Garcia had bad starts to 06 and 07 because of injuries and being worn down to large workloads. That won’t be the case fo rhim heading into 2010, as his workload has basically been throwing for 2 and a half months, and hopefully he is as healthy as he needs to be. He has been exactly what you want from a 5th starter, 5 to 6 decent innings give the offense and bullpen a chance to win it. (actually other then his first start he has been even a little better then that).
Peavy being on a very limited pitch count shouldnt hurt to bad with the expanded rosters. Hudson, Torres, Carrasco depending on the situation provides more then enough of a bridge to the later innings if Peavy can only give you say 4 innings. If this was mid august it would be a very suspect start.
Mag’s contract will sting about a million times more if Detroit somehow manages to cough up this division. What happened to this guys power did it go the way of his magic pills or is he banged up real bad???

kevins

Where does the 3 vs Cleveland at Cleveland fit into your blueprint? Obviously they would have to win the series, but do they have to sweep?

striker

What are the odds of Garcia increasing his velocity?
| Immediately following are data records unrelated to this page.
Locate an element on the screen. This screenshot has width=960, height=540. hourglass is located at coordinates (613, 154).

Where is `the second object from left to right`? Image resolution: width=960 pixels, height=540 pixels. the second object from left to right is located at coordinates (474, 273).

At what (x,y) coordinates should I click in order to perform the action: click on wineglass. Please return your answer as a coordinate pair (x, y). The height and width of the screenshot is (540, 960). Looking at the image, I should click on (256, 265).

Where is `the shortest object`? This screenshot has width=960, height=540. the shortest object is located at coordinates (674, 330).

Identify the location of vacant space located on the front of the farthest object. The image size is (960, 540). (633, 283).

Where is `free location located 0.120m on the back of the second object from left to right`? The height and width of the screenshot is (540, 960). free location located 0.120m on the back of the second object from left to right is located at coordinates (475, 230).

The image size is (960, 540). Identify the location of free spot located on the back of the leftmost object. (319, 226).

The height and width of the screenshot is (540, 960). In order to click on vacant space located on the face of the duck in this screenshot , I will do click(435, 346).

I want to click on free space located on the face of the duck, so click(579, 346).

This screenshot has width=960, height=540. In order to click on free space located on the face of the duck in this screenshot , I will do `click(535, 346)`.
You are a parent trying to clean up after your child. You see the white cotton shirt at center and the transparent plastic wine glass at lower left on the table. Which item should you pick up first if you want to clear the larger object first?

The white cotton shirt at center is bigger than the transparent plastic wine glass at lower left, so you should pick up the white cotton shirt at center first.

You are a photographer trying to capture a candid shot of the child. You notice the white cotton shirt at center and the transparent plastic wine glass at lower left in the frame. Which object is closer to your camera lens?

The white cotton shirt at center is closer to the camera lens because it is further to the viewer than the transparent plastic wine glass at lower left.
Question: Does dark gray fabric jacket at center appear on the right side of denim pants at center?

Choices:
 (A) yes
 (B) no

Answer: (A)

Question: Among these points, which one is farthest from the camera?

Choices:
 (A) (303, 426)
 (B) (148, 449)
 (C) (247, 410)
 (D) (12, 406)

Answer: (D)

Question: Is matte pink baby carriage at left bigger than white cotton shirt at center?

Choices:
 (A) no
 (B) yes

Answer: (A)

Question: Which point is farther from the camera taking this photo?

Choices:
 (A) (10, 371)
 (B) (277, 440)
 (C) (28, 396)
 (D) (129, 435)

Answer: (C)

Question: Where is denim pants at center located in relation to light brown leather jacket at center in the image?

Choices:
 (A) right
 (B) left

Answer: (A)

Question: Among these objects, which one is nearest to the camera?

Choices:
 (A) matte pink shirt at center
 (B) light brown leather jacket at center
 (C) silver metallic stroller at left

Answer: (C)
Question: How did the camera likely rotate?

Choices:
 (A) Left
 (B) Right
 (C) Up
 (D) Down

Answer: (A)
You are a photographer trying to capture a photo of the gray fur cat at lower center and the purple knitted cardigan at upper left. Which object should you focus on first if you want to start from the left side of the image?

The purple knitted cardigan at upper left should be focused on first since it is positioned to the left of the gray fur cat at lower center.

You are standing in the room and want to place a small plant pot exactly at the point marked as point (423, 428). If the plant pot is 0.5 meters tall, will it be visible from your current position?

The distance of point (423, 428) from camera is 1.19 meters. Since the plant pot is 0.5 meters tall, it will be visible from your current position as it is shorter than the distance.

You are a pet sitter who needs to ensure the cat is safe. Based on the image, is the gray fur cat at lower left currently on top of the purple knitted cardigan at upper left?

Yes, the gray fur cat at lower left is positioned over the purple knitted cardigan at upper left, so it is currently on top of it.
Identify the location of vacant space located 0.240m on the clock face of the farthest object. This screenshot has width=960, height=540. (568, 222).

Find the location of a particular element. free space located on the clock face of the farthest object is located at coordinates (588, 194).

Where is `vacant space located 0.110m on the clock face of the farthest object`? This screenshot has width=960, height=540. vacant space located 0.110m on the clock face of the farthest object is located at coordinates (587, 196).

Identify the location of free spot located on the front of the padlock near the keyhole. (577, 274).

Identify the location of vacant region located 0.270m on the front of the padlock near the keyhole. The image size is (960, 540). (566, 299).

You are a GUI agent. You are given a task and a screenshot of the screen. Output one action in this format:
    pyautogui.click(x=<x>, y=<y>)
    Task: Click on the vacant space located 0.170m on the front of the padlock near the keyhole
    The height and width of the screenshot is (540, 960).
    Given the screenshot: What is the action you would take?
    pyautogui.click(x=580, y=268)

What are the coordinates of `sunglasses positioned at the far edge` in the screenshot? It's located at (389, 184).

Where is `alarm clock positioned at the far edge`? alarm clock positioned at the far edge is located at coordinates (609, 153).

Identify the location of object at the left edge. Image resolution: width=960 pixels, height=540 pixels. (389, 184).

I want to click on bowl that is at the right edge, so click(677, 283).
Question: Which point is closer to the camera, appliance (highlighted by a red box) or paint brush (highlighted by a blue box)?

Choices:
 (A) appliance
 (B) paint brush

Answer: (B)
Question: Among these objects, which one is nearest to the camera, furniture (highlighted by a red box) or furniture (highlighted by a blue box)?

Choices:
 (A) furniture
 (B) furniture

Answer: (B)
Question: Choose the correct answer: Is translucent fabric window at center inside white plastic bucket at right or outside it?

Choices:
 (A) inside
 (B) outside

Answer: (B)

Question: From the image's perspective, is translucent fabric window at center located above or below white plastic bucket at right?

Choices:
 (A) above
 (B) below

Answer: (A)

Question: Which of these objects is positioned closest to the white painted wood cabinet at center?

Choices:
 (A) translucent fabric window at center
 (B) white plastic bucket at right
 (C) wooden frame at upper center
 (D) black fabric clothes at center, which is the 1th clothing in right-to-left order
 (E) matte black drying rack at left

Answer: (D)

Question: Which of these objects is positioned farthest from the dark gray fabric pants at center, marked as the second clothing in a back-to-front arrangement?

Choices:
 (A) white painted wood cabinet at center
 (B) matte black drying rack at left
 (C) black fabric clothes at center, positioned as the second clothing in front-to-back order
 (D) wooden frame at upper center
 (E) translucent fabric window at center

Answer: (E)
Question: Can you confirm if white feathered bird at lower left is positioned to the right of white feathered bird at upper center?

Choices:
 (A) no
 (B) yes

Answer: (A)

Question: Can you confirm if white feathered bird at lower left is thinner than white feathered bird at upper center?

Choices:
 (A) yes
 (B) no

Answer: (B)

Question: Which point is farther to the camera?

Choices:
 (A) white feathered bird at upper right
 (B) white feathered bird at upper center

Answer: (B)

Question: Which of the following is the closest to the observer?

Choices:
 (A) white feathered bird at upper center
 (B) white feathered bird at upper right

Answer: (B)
I always hear of pitchers losing velocity but never getting it back.
ZERO RUNS FROM OUR BULLPEN LAST NIGHT!!! When was the last time that happened?

jimbo

How did Clemens do it?

vanillablue

“Hell, Garcia looks like the quintessential team player in comparison to Colon’s stubborn obtusity.”
Didn’t you mean “stubborn obesity”?

eddystankysghost

Glad to see the peerless agent-wizard in Ordoñez’s corner. I doubt he will convince Tiger fans the option is such a sweet deal for their team, though.